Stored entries
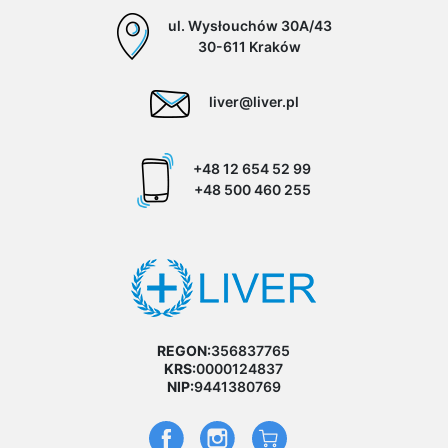
ul. Wysłouchów 30A/43
30-611 Kraków
liver@liver.pl
+48 12 654 52 99
+48 500 460 255
REGON:
356837765
KRS:
0000124837
NIP:
9441380769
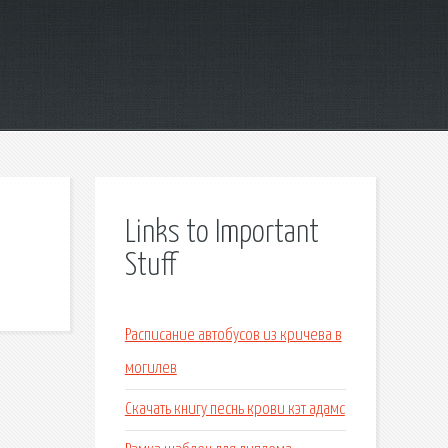
Links to Important
Stuff
Расписание автобусов из кричева в
могилев
Скачать книгу песнь крови кэт адамс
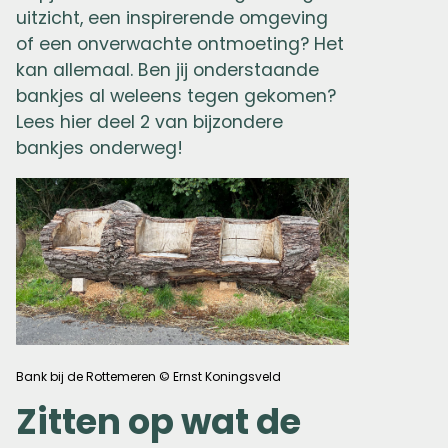
uitzicht, een inspirerende omgeving
of een onverwachte ontmoeting? Het
kan allemaal. Ben jij onderstaande
bankjes al weleens tegen gekomen?
Lees hier deel 2 van bijzondere
bankjes onderweg!
Bank bij de Rottemeren © Ernst Koningsveld
Zitten op wat de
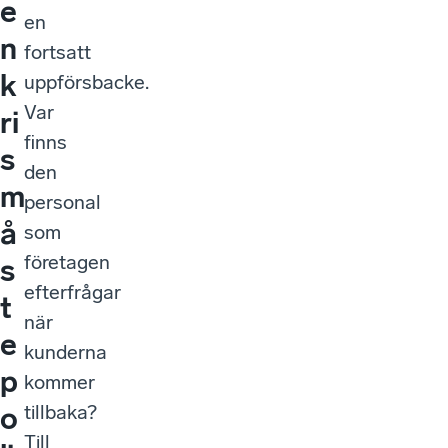
e
en
n
fortsatt
k
uppförsbacke.
Var
ri
finns
s
den
m
personal
å
som
företagen
s
efterfrågar
t
när
e
kunderna
p
kommer
tillbaka?
o
Till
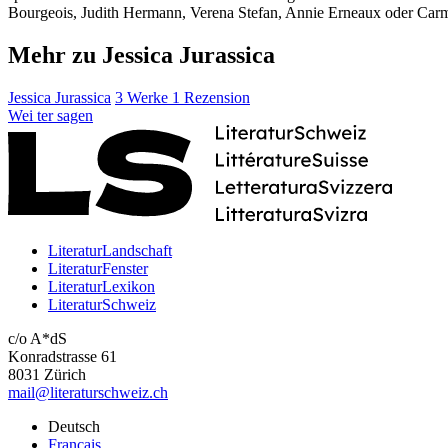
Bourgeois, Judith Hermann, Verena Stefan, Annie Erneaux oder Car
Mehr zu Jessica Jurassica
Jessica Jurassica
3 Werke
1 Rezension
Wei
ter
sagen
LiteraturLandschaft
LiteraturFenster
LiteraturLexikon
LiteraturSchweiz
c/o A*dS
Konradstrasse 61
8031 Zürich
mail@literaturschweiz.ch
Deutsch
Français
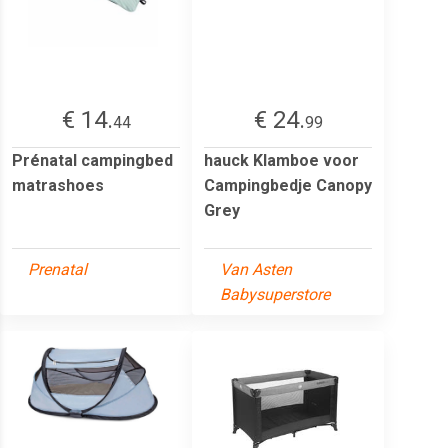
€ 14.
€ 24.
44
99
Prénatal campingbed
hauck Klamboe voor
matrashoes
Campingbedje Canopy
Grey
Prenatal
Van Asten
Babysuperstore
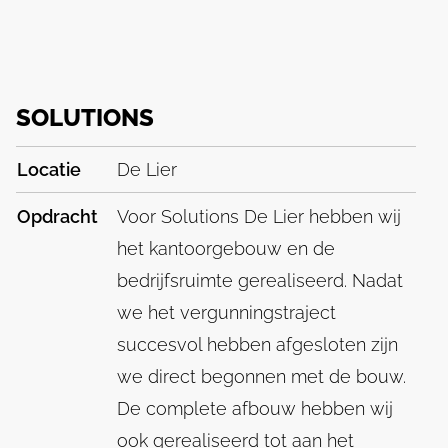
SOLUTIONS
Locatie
De Lier
Opdracht
Voor Solutions De Lier hebben wij
het kantoorgebouw en de
bedrijfsruimte gerealiseerd. Nadat
we het vergunningstraject
succesvol hebben afgesloten zijn
we direct begonnen met de bouw.
De complete afbouw hebben wij
ook gerealiseerd tot aan het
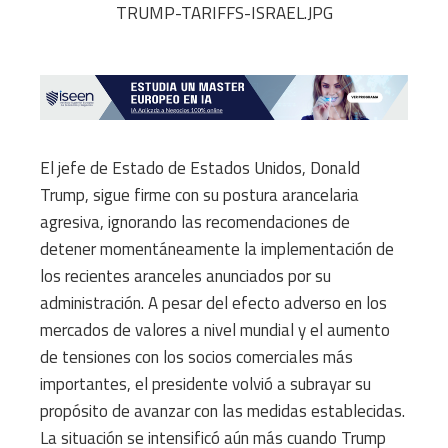
El jefe de Estado de Estados Unidos, Donald
Trump, sigue firme con su postura arancelaria
agresiva, ignorando las recomendaciones de
detener momentáneamente la implementación de
los recientes aranceles anunciados por su
administración. A pesar del efecto adverso en los
mercados de valores a nivel mundial y el aumento
de tensiones con los socios comerciales más
importantes, el presidente volvió a subrayar su
propósito de avanzar con las medidas establecidas.
La situación se intensificó aún más cuando Trump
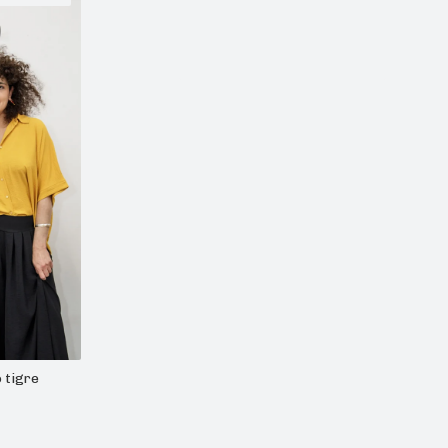
o tigre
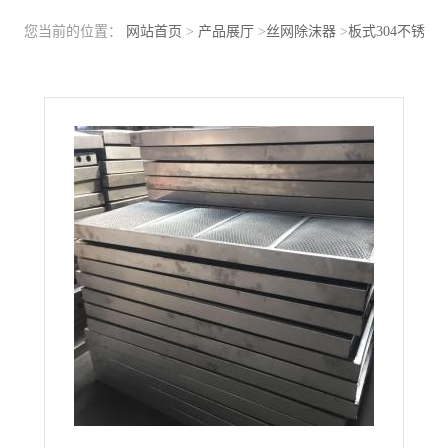
您当前的位置：
网站首页
>
产品展厅
>
丝网除沫器
>
板式304不锈
钢丝网除雾器加框架平板式丝网除雾器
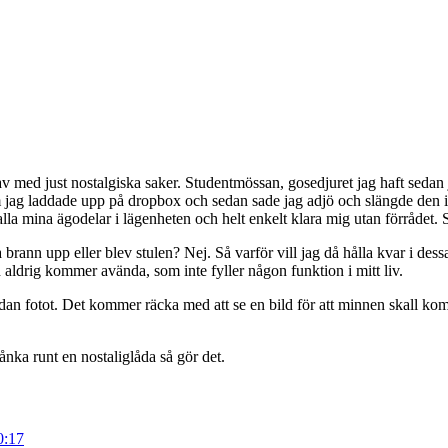
 av med just nostalgiska saker. Studentmössan, gosedjuret jag haft seda
som jag laddade upp på dropbox och sedan sade jag adjö och slängde den i
d alla mina ägodelar i lägenheten och helt enkelt klara mig utan förrådet. 
åda brann upp eller blev stulen? Nej. Så varför vill jag då hålla kvar i d
h aldrig kommer avända, som inte fyller någon funktion i mitt liv.
ar sedan fotot. Det kommer räcka med att se en bild för att minnen skall
ånka runt en nostaliglåda så gör det.
0:17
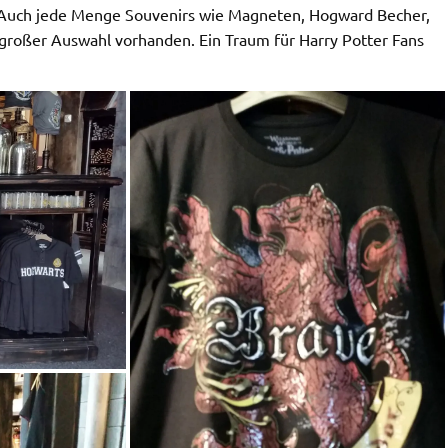
. Auch jede Menge
Souvenirs wie Magneten, Hogward Becher,
 großer Auswahl vorhanden. Ein Traum für Harry Potter Fans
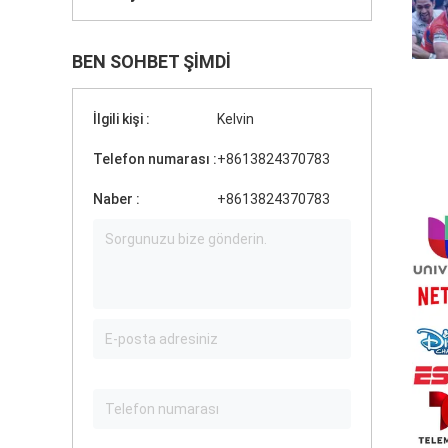
BEN SOHBET ŞIMDI
İlgili kişi :
Kelvin
Telefon numarası :
+8613824370783
Naber :
+8613824370783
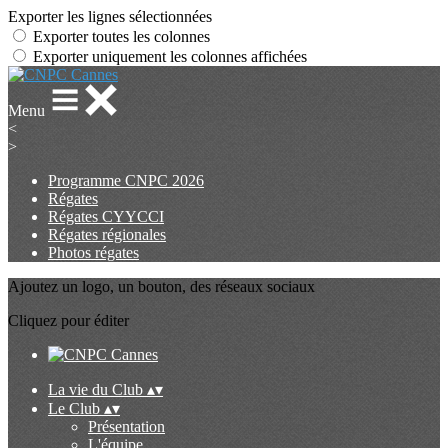
Exporter les lignes sélectionnées
Exporter toutes les colonnes
Exporter uniquement les colonnes affichées
Menu
<
>
Programme CNPC 2026
Régates
Régates CYYCCI
Régates régionales
Photos régates
Ajoutez un logo, un bouton, des réseaux sociaux
Cliquez pour éditer
La vie du Club
▴
▾
Le Club
▴
▾
Présentation
L'équipe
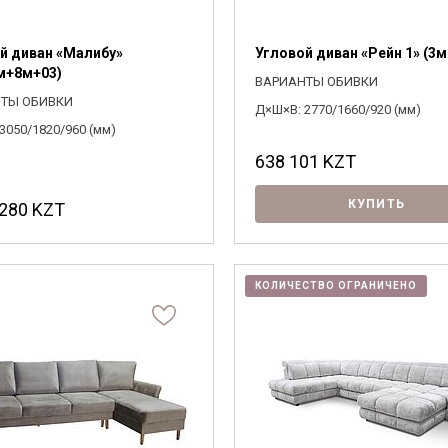
й диван «Малибу»
Угловой диван «Рейн 1» (3м
м+8м+03)
ВАРИАНТЫ ОБИВКИ
ТЫ ОБИВКИ
Д×Ш×В: 2770/1660/920 (мм)
3050/1820/960 (мм)
638 101
KZT
КУПИТЬ
 280
KZT
КОЛИЧЕСТВО ОГРАНИЧЕНО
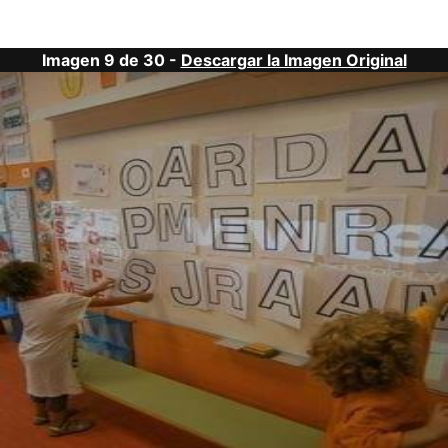
Imagen 9 de 30 -
Descargar la Imagen Original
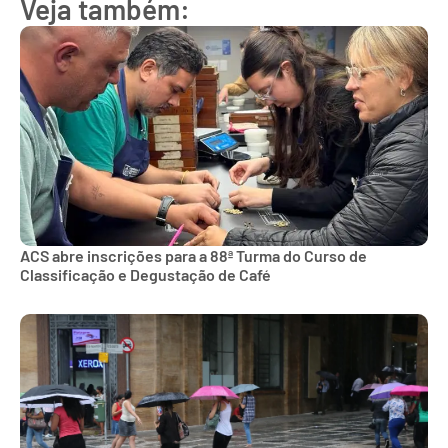
Veja também:
ACS abre inscrições para a 88ª Turma do Curso de
Classificação e Degustação de Café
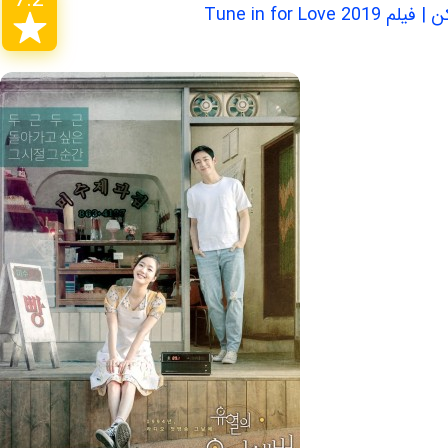
7.2
Tune in for 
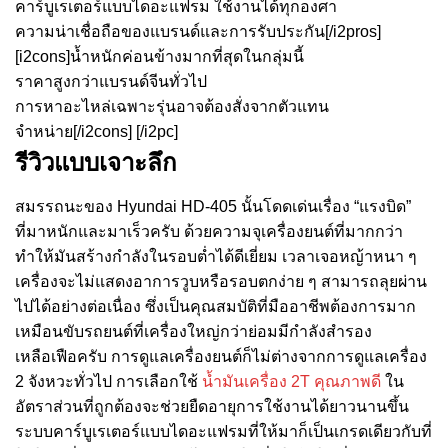
คาร์บูเรเตอร์แบบไดอะแฟรม ใช้งานได้ทุกองศา
ความน่าเชื่อถือของแบรนด์และการรับประกัน[/i2pros]
[i2cons]น้ำหนักค่อนข้างมากที่สุดในกลุ่มนี้
ราคาสูงกว่าแบรนด์จีนทั่วไป
การหาอะไหล่เฉพาะรุ่นอาจต้องสั่งจากตัวแทน
จำหน่าย[/i2cons] [/i2pc]
รีวิวแบบเจาะลึก
สมรรถนะของ Hyundai HD-405 นั้นโดดเด่นเรื่อง “แรงบิด”
ที่มาหนักและมาเร็วครับ ด้วยความจุเครื่องยนต์ที่มากกว่า
ทำให้มันสร้างกำลังในรอบต่ำได้ดีเยี่ยม เวลาเจอหญ้าหนา ๆ
เครื่องจะไม่แสดงอาการวูบหรือรอบตกง่าย ๆ สามารถลุยผ่าน
ไปได้อย่างต่อเนื่อง ซึ่งเป็นคุณสมบัติที่มืออาชีพต้องการมาก
เหมือนขับรถยนต์ที่เครื่องใหญ่กว่าย่อมมีกำลังสำรอง
เหลือเฟือครับ การดูแลเครื่องยนต์ก็ไม่ต่างจากการดูแลเครื่อง
2 จังหวะทั่วไป การเลือกใช้
น้ำมันเครื่อง 2T คุณภาพดี
ใน
อัตราส่วนที่ถูกต้องจะช่วยยืดอายุการใช้งานได้ยาวนานขึ้น
ระบบคาร์บูเรเตอร์แบบไดอะแฟรมที่ให้มาก็เป็นเกรดเดียวกับที่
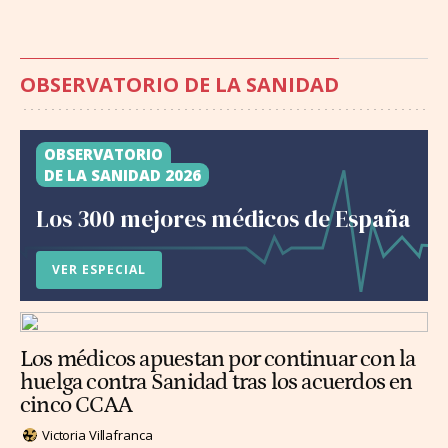
OBSERVATORIO DE LA SANIDAD
OBSERVATORIO
DE LA SANIDAD 2026
Los 300 mejores médicos de España
VER ESPECIAL
Los médicos apuestan por continuar con la
huelga contra Sanidad tras los acuerdos en
cinco CCAA
Victoria Villafranca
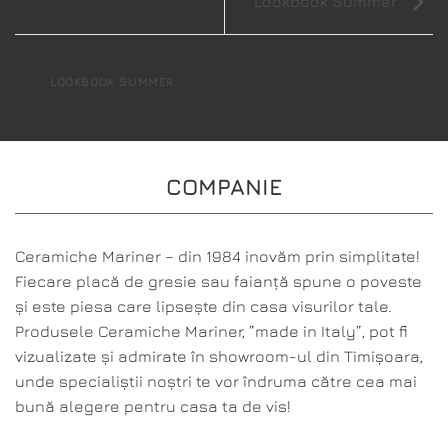
Lookbook Summer
LOOKBOOK SUMMER
COMPANIE
Ceramiche Mariner – din 1984 inovăm prin simplitate!
Fiecare placă de gresie sau faianță spune o poveste
și este piesa care lipsește din casa visurilor tale.
Produsele Ceramiche Mariner, ”made in Italy”, pot fi
vizualizate și admirate în showroom-ul din Timișoara,
unde specialiștii noștri te vor îndruma către cea mai
bună alegere pentru casa ta de vis!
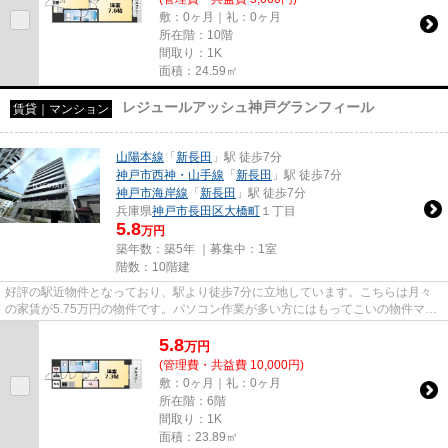
敷：0ヶ月｜礼：0ヶ月
所在階：10階
間取り：1K
面積：24.59㎡
レジュールアッシュ神戸グランフィール
賃貸｜マンション
山陽本線
「
新長田
」駅 徒歩7分
神戸市西神・山手線
「
新長田
」駅 徒歩7分
神戸市海岸線
「
新長田
」駅 徒歩7分
兵庫県
神戸市長田区
大橋町
１丁目
5.8
万円
築年数：築5年 ｜募集中：
1室
階数：10階建
好評の駅近物件となっており、駅より徒歩7分に立地しています。こちらは月々
の家賃が5.75万円の物件です。パソコン作業が多い方にはもってこいの物件マン
ション、光回線導入済み。気に...
5.8
万
円
(管理費・共益費 10,000円)
敷：0ヶ月｜礼：0ヶ月
所在階：6階
間取り：1K
面積：23.89㎡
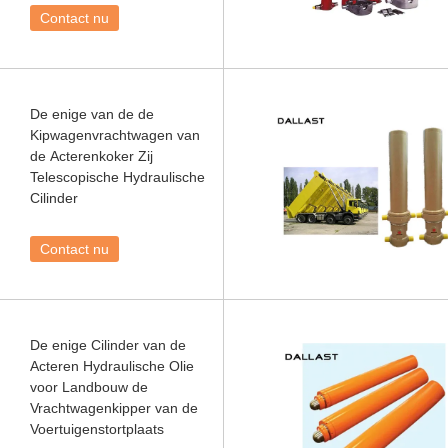
Contact nu
De enige van de de
Kipwagenvrachtwagen van
de Acterenkoker Zij
Telescopische Hydraulische
Cilinder
Contact nu
De enige Cilinder van de
Acteren Hydraulische Olie
voor Landbouw de
Vrachtwagenkipper van de
Voertuigenstortplaats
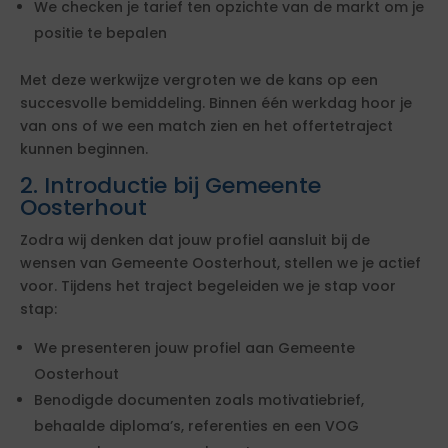
We checken je tarief ten opzichte van de markt om je
positie te bepalen
Met deze werkwijze vergroten we de kans op een
succesvolle bemiddeling. Binnen één werkdag hoor je
van ons of we een match zien en het offertetraject
kunnen beginnen.
2. Introductie bij Gemeente
Oosterhout
Zodra wij denken dat jouw profiel aansluit bij de
wensen van Gemeente Oosterhout, stellen we je actief
voor. Tijdens het traject begeleiden we je stap voor
stap:
We presenteren jouw profiel aan Gemeente
Oosterhout
Benodigde documenten zoals motivatiebrief,
behaalde diploma’s, referenties en een VOG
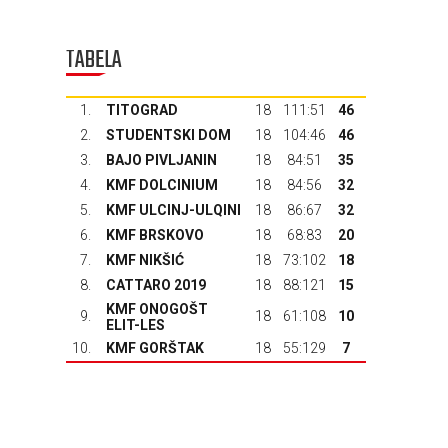
TABELA
1.
TITOGRAD
18
111:51
46
2.
STUDENTSKI DOM
18
104:46
46
3.
BAJO PIVLJANIN
18
84:51
35
4.
KMF DOLCINIUM
18
84:56
32
5.
KMF ULCINJ-ULQINI
18
86:67
32
6.
KMF BRSKOVO
18
68:83
20
7.
KMF NIKŠIĆ
18
73:102
18
8.
CATTARO 2019
18
88:121
15
KMF ONOGOŠT
9.
18
61:108
10
ELIT-LES
10.
KMF GORŠTAK
18
55:129
7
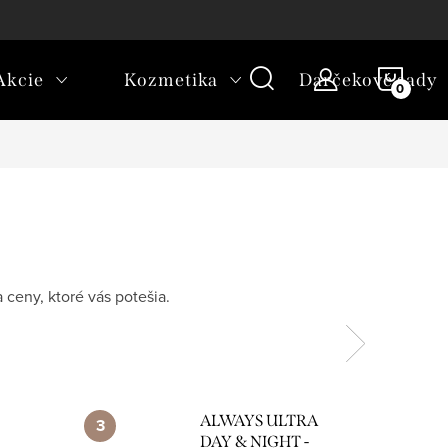
platba
NÁKU
Akcie
Kozmetika
Darčekové sady
KOŠÍ
 ceny, ktoré vás potešia.
ALWAYS ULTRA
DAY & NIGHT -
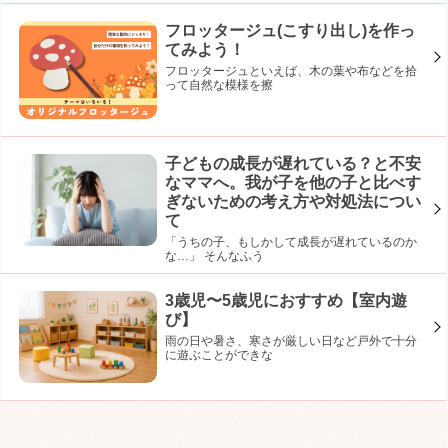
フロッタージュ(こすり出し)を作っ
てみよう！
フロッタージュといえば、木の葉や布などを拾
って自然な模様を擦
子どもの成長が遅れている？と不安
なママへ。我が子を他の子と比べす
ぎないための考え方や対処法につい
て
「うちの子、もしかして成長が遅れているのか
な…」 そんなふう
3歳児〜5歳児におすすめ【室内遊
び】
雨の日や暑さ、寒さが厳しい日など戸外で十分
に遊ぶことができな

Your goal = Every line of the entries that includes "Mariner" must be copied into the answer.

Exercise response =
Ceramiche Mariner – din 1984 inovăm prin simplitate!
Produsele Ceramiche Mariner, ”made in Italy”, pot fi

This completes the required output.